STORM-CHASER · Chasing plasma storms on exoplanets

Are there other worlds out there that can sustain life? A key factor in the ability of a planet to host life is its atmosphere. Stars can erode planetary atmospheres by bombarding the planet with plasma. How well planets can protect their atmospheres depends on the strength of their magnetic fields. We do not know the ultimate fate of exoplanet atmospheres because we have neither detected massive plasma ejections on stars nor measured the magnetic fields of exoplanets. Both of these shortcomings can be solved with sensitive radio observations at low frequencies (< 300 MHz). Previous radio observations did not simultaneously have the sensitivity and on-sky exposure to detect the faint, transient radio signals from stars and exoplanets. In this project, I will deploy a novel strategy to mine over 20,000 hours of existing data from the Low Frequency Array (LOFAR), the most sensitive telescope at low frequencies.
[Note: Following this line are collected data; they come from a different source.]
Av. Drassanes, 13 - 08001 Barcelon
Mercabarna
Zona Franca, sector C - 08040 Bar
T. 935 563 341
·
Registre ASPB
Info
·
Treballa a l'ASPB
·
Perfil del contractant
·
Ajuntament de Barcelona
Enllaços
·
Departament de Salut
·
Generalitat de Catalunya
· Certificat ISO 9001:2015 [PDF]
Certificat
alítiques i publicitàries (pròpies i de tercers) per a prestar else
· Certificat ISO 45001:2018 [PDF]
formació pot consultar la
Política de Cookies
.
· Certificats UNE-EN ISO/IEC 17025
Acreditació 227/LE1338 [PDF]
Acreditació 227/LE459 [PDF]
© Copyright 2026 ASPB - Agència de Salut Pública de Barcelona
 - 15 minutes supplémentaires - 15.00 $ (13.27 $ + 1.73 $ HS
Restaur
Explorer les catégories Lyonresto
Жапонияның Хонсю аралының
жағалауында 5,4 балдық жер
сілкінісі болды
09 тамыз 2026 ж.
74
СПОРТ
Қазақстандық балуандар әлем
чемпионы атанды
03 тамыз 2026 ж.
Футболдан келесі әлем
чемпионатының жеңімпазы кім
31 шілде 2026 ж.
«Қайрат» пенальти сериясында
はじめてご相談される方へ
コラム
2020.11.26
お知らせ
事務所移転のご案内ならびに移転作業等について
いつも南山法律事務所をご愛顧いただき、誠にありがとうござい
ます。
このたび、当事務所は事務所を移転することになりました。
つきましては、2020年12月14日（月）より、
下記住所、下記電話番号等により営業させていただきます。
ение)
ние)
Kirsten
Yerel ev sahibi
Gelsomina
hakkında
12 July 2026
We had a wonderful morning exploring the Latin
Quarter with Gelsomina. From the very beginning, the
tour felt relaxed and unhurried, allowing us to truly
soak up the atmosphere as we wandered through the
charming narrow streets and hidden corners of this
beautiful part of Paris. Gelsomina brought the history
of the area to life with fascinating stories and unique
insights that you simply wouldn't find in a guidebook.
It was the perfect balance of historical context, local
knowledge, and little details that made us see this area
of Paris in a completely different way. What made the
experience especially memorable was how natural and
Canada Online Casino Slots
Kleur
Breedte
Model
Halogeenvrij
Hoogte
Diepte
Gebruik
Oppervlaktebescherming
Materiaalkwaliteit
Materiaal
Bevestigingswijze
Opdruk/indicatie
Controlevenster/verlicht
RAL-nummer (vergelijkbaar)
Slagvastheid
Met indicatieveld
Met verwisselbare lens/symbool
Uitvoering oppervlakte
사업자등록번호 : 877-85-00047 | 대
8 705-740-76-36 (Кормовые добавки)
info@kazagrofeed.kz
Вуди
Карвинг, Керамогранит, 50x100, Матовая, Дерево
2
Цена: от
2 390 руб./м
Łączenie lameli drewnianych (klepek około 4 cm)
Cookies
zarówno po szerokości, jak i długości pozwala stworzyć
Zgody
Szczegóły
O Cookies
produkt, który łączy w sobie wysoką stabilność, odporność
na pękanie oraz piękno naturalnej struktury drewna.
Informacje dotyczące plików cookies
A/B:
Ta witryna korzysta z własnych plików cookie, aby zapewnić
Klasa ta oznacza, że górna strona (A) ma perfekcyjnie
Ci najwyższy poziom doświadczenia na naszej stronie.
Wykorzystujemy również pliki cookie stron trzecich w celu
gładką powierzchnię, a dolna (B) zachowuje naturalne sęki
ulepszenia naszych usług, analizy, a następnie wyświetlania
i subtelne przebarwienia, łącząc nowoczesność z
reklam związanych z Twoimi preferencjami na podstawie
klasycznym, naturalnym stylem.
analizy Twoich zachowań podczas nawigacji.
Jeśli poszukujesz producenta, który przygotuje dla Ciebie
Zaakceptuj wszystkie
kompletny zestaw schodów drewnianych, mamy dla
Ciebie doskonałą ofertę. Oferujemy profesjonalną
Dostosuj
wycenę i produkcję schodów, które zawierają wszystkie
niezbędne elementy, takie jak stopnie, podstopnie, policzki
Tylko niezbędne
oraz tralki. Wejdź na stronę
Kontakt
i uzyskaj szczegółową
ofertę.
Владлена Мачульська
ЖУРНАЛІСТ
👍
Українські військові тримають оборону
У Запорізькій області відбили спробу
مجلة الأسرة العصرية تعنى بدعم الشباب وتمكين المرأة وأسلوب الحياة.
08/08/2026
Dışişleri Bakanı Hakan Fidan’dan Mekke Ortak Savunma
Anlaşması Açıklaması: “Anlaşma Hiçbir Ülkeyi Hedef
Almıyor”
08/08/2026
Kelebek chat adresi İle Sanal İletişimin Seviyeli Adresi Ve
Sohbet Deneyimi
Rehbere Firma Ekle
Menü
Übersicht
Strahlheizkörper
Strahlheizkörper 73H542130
I will achieve two orders of magnitude better sensitivity and/or time-on-sky than previous efforts to accomplish two goals: (1) the first detection of massive plasma ejection events on stars and (2) the first measurement of exoplanetary magnetic fields. My novel data-mining strategy, aided by my theoretical expertise in the generation and propagation of radio waves in astrophysical plasma, has already led to pioneering discoveries. These include the first evidence for radio emission from the magnetic interaction between a star and its exoplanet and the first discovery of a brown dwarf using radio data. An ERC grant will allow me to scale up my efforts to tackle petabytes of data and search for radio signals over trillions of image pixels to achieve the goals of this project. It will lead to a leap in our understanding of the plasma environment of exoplanets around stars of different types and ages and the underlying laws that determine the magnetic field strength of exoplanets.